Most diseases on this list present initial symptoms similar to a cold or flu – headaches, nausea and fever. Without the ability to detect the presence of specific viruses, there is no way to tell the difference between a normal infection and a deadly disease, reducing the treatment time window and thus, the ability to mitigate the virus' spread. However, by developing an assay that leverages the NanoString's nCounter platform, these viruses can be quickly detected, in addition to specific cytokine and chemokine markers of infection.
Naraghi-Arani, a biomedical scientist and thrust area leader for molecular assays and virology, believes that his process will address one of the biggest problems anticipated in a real biological attack.
"This product will help prevent one of the main things a terrorist group would want, which is to overwhelm emergency response," he said. "It will be very similar to the response we saw in the anthrax attacks; however, it won't just be concerned people calling a center. It will be worried people flooding hospitals, and this way we can process them much faster."
In the event of a biological attack, hospitals will see three types of patients: those infected with the disease, those with a different disease with similar symptoms (cold, flu) and those that are simply concerned. Instead of overwhelming the emergency room and creating both pandemonium and the perfect environment to spread disease, patients will give a tiny amount of blood – 100 microliters – at a station outside the facility and go home to await their results.
The platform has the ability to test upward of 100 samples per day with only five minutes of patient contact each and return results within 24 hours – not only if the patient has elevated cytokine and chemokine markers, but if they are infected with any one of the 35 viruses. At that point, the patients will know if they need to come back in, well within the timeframe for treatment before symptoms advance.
"One of the main reasons this system is important is that it enables us to make real diagnosis of diseases as opposed to looking at very general kinds of symptoms and guessing," Naraghi-Arani said. "This kind of research also helps us to identify specific biomarkers associated with these very dangerous pathogens and allows us to develop even better tools for mitigation, such as novel antivirals."
At the end of the project in 2014, the partners will have a real, commercial product on hand, ready to deploy in the event of an attack. According to Naraghi-Arani, the need is present even in the absence of bioterrorism. Many of these diseases are on the move from their traditional endemic locations, he said, and could easily find a home in this country.

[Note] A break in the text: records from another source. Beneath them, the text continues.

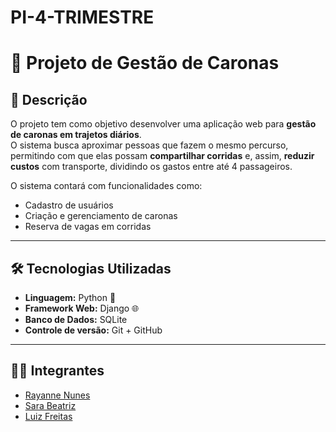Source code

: # PI-4-TRIMESTRE

# 🚗 Projeto de Gestão de Caronas

## 📌 Descrição
O projeto tem como objetivo desenvolver uma aplicação web para **gestão de caronas em trajetos diários**.  
O sistema busca aproximar pessoas que fazem o mesmo percurso, permitindo com que elas possam **compartilhar corridas** e, assim, **reduzir custos** com transporte, dividindo os gastos entre até 4 passageiros.  

O sistema contará com funcionalidades como:
- Cadastro de usuários
- Criação e gerenciamento de caronas
- Reserva de vagas em corridas
---

## 🛠️ Tecnologias Utilizadas
- **Linguagem:** Python 🐍
- **Framework Web:** Django 🌐
- **Banco de Dados:** SQLite 
- **Controle de versão:** Git + GitHub

---


## 👩‍💻 Integrantes
- [Rayanne Nunes](https://github.com/rayannenunes)  
- [Sara Beatriz](https://github.com/SaraBeatris)  
- [Luiz Freitas](https://github.com/Lafreit)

"There are definite real-world applications right now in the United States with emerging diseases that we know could be an issue. It would be great to have these tools available, even without the presence of a biological attack, because we need to be able to respond quickly," he said. "This is an example of how partnerships between the government, national laboratories, universities and corporations help to solve some of our bigger problems."